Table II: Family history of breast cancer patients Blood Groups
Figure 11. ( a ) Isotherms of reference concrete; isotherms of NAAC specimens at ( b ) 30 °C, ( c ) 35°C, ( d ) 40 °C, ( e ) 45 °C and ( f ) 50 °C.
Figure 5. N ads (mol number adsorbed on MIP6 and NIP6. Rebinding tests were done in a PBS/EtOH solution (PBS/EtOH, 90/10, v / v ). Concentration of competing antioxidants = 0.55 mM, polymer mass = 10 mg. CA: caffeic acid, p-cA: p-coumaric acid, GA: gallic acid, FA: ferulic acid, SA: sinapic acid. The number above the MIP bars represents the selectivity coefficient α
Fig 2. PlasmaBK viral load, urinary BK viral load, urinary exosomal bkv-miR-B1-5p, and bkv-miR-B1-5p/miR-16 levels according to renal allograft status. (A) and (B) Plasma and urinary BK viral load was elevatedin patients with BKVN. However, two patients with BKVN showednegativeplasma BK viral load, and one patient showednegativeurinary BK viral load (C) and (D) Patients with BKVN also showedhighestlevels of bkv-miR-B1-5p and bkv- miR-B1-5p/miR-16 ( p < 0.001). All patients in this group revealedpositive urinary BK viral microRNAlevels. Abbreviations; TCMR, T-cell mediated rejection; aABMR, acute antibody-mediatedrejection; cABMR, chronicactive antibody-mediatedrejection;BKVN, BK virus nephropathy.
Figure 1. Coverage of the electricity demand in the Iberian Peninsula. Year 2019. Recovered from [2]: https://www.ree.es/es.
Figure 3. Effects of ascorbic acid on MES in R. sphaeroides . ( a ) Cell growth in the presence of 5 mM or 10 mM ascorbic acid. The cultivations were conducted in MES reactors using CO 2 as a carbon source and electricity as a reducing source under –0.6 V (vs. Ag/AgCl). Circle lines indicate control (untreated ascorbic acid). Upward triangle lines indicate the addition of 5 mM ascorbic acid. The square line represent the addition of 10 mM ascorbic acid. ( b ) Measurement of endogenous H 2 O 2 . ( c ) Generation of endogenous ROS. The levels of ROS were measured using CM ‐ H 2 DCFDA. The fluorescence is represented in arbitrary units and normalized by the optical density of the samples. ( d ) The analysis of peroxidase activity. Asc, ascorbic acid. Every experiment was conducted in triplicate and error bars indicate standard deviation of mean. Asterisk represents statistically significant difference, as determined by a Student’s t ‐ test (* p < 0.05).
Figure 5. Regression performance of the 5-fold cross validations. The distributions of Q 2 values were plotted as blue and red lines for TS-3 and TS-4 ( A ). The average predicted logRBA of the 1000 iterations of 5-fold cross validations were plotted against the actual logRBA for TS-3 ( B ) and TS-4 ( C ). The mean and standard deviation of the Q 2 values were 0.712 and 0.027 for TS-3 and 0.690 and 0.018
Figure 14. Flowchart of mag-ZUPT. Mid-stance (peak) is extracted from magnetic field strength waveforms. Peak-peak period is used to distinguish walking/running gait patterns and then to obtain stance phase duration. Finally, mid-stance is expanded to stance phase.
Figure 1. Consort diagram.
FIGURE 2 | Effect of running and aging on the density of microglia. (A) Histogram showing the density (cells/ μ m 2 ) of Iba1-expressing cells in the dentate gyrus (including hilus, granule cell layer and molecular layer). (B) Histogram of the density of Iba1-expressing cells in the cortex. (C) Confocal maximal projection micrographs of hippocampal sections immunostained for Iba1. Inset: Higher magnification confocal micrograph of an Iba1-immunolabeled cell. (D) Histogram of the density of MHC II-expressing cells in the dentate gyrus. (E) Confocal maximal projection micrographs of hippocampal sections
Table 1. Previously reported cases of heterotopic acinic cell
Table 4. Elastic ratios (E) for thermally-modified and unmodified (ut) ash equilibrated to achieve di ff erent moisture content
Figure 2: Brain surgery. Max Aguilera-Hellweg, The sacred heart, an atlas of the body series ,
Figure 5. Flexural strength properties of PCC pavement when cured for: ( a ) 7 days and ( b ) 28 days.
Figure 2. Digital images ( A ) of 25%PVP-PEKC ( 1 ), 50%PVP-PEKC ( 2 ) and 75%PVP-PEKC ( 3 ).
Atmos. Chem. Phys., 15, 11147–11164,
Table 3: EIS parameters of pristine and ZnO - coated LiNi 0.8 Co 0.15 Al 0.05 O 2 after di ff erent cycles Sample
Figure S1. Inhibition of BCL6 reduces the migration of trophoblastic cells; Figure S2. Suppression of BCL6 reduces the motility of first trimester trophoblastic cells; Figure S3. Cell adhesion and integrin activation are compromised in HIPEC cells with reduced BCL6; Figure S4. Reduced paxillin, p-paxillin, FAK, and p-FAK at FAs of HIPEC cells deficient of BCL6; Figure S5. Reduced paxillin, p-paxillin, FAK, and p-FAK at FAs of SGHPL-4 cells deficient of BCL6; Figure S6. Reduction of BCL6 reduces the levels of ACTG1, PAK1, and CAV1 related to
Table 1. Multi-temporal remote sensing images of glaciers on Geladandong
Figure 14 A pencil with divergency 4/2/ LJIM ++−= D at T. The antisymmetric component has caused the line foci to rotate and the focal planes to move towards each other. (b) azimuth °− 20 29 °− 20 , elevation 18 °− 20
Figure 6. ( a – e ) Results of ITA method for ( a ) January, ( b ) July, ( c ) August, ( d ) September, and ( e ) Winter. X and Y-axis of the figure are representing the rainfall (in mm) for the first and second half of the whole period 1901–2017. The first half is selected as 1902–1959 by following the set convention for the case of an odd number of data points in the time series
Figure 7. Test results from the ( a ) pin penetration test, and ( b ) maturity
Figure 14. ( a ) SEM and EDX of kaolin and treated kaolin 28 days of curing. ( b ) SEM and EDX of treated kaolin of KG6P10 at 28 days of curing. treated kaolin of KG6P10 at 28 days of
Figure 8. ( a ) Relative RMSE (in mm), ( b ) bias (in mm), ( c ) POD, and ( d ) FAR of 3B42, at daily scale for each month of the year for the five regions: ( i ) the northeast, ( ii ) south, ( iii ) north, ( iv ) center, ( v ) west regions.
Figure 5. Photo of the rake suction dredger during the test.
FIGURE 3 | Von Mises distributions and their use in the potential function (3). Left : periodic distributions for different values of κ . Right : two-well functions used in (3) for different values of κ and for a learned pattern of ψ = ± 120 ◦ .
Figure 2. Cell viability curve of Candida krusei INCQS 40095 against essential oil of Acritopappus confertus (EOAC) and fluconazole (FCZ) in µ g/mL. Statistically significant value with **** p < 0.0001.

Directions: Could you transcribe the entries above word for word, from the line with "Table 1. Previously" down to the line with "Figure 5. Flexural", keeping both?

Response to the exercise:
Table 1. Previously reported cases of heterotopic acinic cell
Table 4. Elastic ratios (E) for thermally-modified and unmodified (ut) ash equilibrated to achieve di ff erent moisture content
Figure 2: Brain surgery. Max Aguilera-Hellweg, The sacred heart, an atlas of the body series ,
Figure 5. Flexural strength properties of PCC pavement when cured for: ( a ) 7 days and ( b ) 28 days.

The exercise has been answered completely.